→ Exercise prompt: Work out how many lines below contain "APERTURE", then write only that number.

━━━━

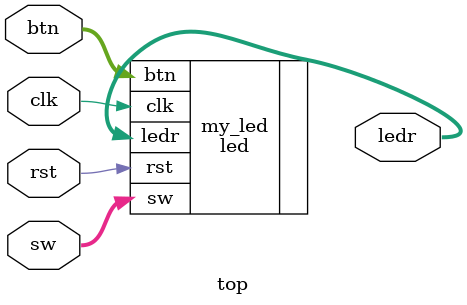
<source format=v>
module top(
    input clk,
    input rst,
    input [4:0] btn,
    input [7:0] sw,
    output [15:0] ledr
);
    // Test led.v
    led my_led(
        .clk(clk),
        .rst(rst),
        .btn(btn),
        .sw(sw),
        .ledr(ledr)
    );

endmodule
</source>
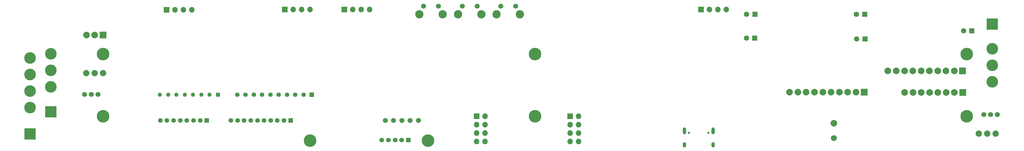
<source format=gbr>
%TF.GenerationSoftware,KiCad,Pcbnew,7.0.10*%
%TF.CreationDate,2024-02-02T23:20:54-05:00*%
%TF.ProjectId,ayab-esp32,61796162-2d65-4737-9033-322e6b696361,rev?*%
%TF.SameCoordinates,PX2be61f8PY9c01778*%
%TF.FileFunction,Soldermask,Bot*%
%TF.FilePolarity,Negative*%
%FSLAX46Y46*%
G04 Gerber Fmt 4.6, Leading zero omitted, Abs format (unit mm)*
G04 Created by KiCad (PCBNEW 7.0.10) date 2024-02-02 23:20:54*
%MOMM*%
%LPD*%
G01*
G04 APERTURE LIST*
%ADD10R,1.600000X1.600000*%
%ADD11C,1.600000*%
%ADD12R,2.000000X2.000000*%
%ADD13C,2.000000*%
%ADD14C,1.520000*%
%ADD15C,2.500000*%
%ADD16C,1.500000*%
%ADD17R,1.400000X1.400000*%
%ADD18C,1.400000*%
%ADD19R,3.500000X3.500000*%
%ADD20C,3.500000*%
%ADD21C,1.800000*%
%ADD22R,1.700000X1.700000*%
%ADD23O,1.700000X1.700000*%
%ADD24C,3.800000*%
%ADD25C,0.650000*%
%ADD26O,1.000000X2.100000*%
%ADD27O,1.000000X1.600000*%
%ADD28R,1.350000X1.350000*%
%ADD29C,1.350000*%
%ADD30C,1.900000*%
%ADD31R,1.275000X1.275000*%
%ADD32C,1.275000*%
G04 APERTURE END LIST*
D10*
%TO.C,C609*%
X222258648Y41873864D03*
D11*
X219758648Y41873864D03*
%TD*%
D12*
%TO.C,J405*%
X255238648Y18343864D03*
D13*
X252738648Y18343864D03*
X250238648Y18343864D03*
X247738648Y18343864D03*
X245238648Y18343864D03*
X242738648Y18343864D03*
X240238648Y18343864D03*
X237738648Y18343864D03*
X235238648Y18343864D03*
X232738648Y18343864D03*
%TD*%
D14*
%TO.C,SW203*%
X145678648Y44353864D03*
X150178648Y44353864D03*
D15*
X144428648Y41853864D03*
X151428648Y41853864D03*
%TD*%
D12*
%TO.C,J404*%
X284918648Y18283864D03*
D13*
X282418648Y18283864D03*
X279918648Y18283864D03*
X277418648Y18283864D03*
X274918648Y18283864D03*
X272418648Y18283864D03*
X269918648Y18283864D03*
X267418648Y18283864D03*
%TD*%
D16*
%TO.C,J412*%
X295327698Y11550054D03*
X293327698Y11550054D03*
X291327698Y11550054D03*
%TD*%
D17*
%TO.C,J413*%
X117808648Y3833864D03*
D18*
X115808648Y3833864D03*
X113808648Y3833864D03*
X111808648Y3833864D03*
X109808648Y3833864D03*
%TD*%
D19*
%TO.C,J603*%
X9998648Y12418864D03*
D20*
X9998648Y19918864D03*
X9998648Y24918864D03*
X9998648Y29918864D03*
%TD*%
D21*
%TO.C,J601*%
X246073648Y4449064D03*
D13*
X246073648Y8949064D03*
%TD*%
D22*
%TO.C,J701*%
X166556146Y11066464D03*
D23*
X169096146Y11066464D03*
X166556146Y8526464D03*
X169096146Y8526464D03*
X166556146Y5986464D03*
X169096146Y5986464D03*
X166556146Y3446464D03*
X169096146Y3446464D03*
%TD*%
D24*
%TO.C,H106*%
X286152698Y11025054D03*
%TD*%
D22*
%TO.C,J801*%
X206018648Y43333864D03*
D23*
X208558648Y43333864D03*
X211098648Y43333864D03*
X213638648Y43333864D03*
%TD*%
D19*
%TO.C,J602*%
X3808648Y5693864D03*
D20*
X3808648Y13693864D03*
X3808648Y18693864D03*
X3808648Y23693864D03*
X3808648Y28693864D03*
%TD*%
D16*
%TO.C,J410*%
X120828648Y9773864D03*
X118328648Y9773864D03*
X115828648Y9773864D03*
X113328648Y9773864D03*
X110828648Y9773864D03*
%TD*%
%TO.C,J411*%
X24229648Y17677864D03*
X22229648Y17677864D03*
X20229648Y17677864D03*
%TD*%
D24*
%TO.C,H107*%
X123719698Y3659054D03*
%TD*%
%TO.C,H104*%
X286152698Y29821054D03*
%TD*%
D22*
%TO.C,J702*%
X138428648Y11074798D03*
D23*
X140968648Y11074798D03*
X138428648Y8534798D03*
X140968648Y8534798D03*
X138428648Y5994798D03*
X140968648Y5994798D03*
X138428648Y3454798D03*
X140968648Y3454798D03*
%TD*%
D10*
%TO.C,C613*%
X222228648Y34653864D03*
D11*
X219728648Y34653864D03*
%TD*%
D12*
%TO.C,J408*%
X25768648Y35653864D03*
D13*
X23268648Y35653864D03*
X20768648Y35653864D03*
%TD*%
D17*
%TO.C,J402*%
X57038648Y9798664D03*
D18*
X55038648Y9798664D03*
X53038648Y9798664D03*
X51038648Y9798664D03*
X49038648Y9798664D03*
X47038648Y9798664D03*
X45038648Y9798664D03*
X43038648Y9798664D03*
%TD*%
D19*
%TO.C,J604*%
X293828648Y38953864D03*
D20*
X293828648Y31453864D03*
X293828648Y26453864D03*
X293828648Y21453864D03*
%TD*%
D24*
%TO.C,H102*%
X155977698Y29821054D03*
%TD*%
D14*
%TO.C,SW201*%
X122398648Y44353864D03*
X126898648Y44353864D03*
D15*
X121148648Y41853864D03*
X128148648Y41853864D03*
%TD*%
D25*
%TO.C,J501*%
X202428648Y6098864D03*
X208208648Y6098864D03*
D26*
X200998648Y6628864D03*
D27*
X200998648Y2448864D03*
D26*
X209638648Y6628864D03*
D27*
X209638648Y2448864D03*
%TD*%
D14*
%TO.C,SW202*%
X134038648Y44353864D03*
X138538648Y44353864D03*
D15*
X132788648Y41853864D03*
X139788648Y41853864D03*
%TD*%
D22*
%TO.C,J202*%
X80588648Y43283864D03*
D23*
X83128648Y43283864D03*
X85668648Y43283864D03*
X88208648Y43283864D03*
%TD*%
D22*
%TO.C,J201*%
X98518648Y43283864D03*
D23*
X101058648Y43283864D03*
X103598648Y43283864D03*
X106138648Y43283864D03*
%TD*%
D17*
%TO.C,J401*%
X82308648Y9798664D03*
D18*
X80308648Y9798664D03*
X78308648Y9798664D03*
X76308648Y9798664D03*
X74308648Y9798664D03*
X72308648Y9798664D03*
X70308648Y9798664D03*
X68308648Y9798664D03*
X66308648Y9798664D03*
X64308648Y9798664D03*
%TD*%
D10*
%TO.C,C607*%
X287688648Y36843864D03*
D11*
X285188648Y36843864D03*
%TD*%
D28*
%TO.C,J406*%
X88711248Y17578864D03*
D29*
X86211248Y17578864D03*
X83711248Y17578864D03*
X81211248Y17578864D03*
X78711248Y17578864D03*
X76211248Y17578864D03*
X73711248Y17578864D03*
X71211248Y17578864D03*
X68711248Y17578864D03*
X66211248Y17578864D03*
%TD*%
D24*
%TO.C,H103*%
X155977698Y11025054D03*
%TD*%
D12*
%TO.C,J403*%
X284878648Y24753864D03*
D13*
X282378648Y24753864D03*
X279878648Y24753864D03*
X277378648Y24753864D03*
X274878648Y24753864D03*
X272378648Y24753864D03*
X269878648Y24753864D03*
X267378648Y24753864D03*
X264878648Y24753864D03*
X262378648Y24753864D03*
%TD*%
D30*
%TO.C,J409*%
X294853648Y5851364D03*
X292313648Y5851364D03*
X289773648Y5851364D03*
%TD*%
%TO.C,J414*%
X25768648Y24108864D03*
X23228648Y24108864D03*
X20688648Y24108864D03*
%TD*%
D10*
%TO.C,C606*%
X255396048Y41841664D03*
D11*
X252896048Y41841664D03*
%TD*%
D24*
%TO.C,H101*%
X25802698Y11025054D03*
%TD*%
%TO.C,H105*%
X88159698Y3659054D03*
%TD*%
D22*
%TO.C,J806*%
X44888648Y43273864D03*
D23*
X47428648Y43273864D03*
X49968648Y43273864D03*
X52508648Y43273864D03*
%TD*%
D10*
%TO.C,C612*%
X255472248Y34450264D03*
D11*
X252972248Y34450264D03*
%TD*%
D31*
%TO.C,J407*%
X60394648Y17553464D03*
D32*
X57894648Y17553464D03*
X55394648Y17553464D03*
X52894648Y17553464D03*
X50394648Y17553464D03*
X47894648Y17553464D03*
X45394648Y17553464D03*
X42894648Y17553464D03*
%TD*%
D24*
%TO.C,H108*%
X25802698Y29821054D03*
%TD*%
M02*

</source>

━━━━

→ Solution to the problem: 2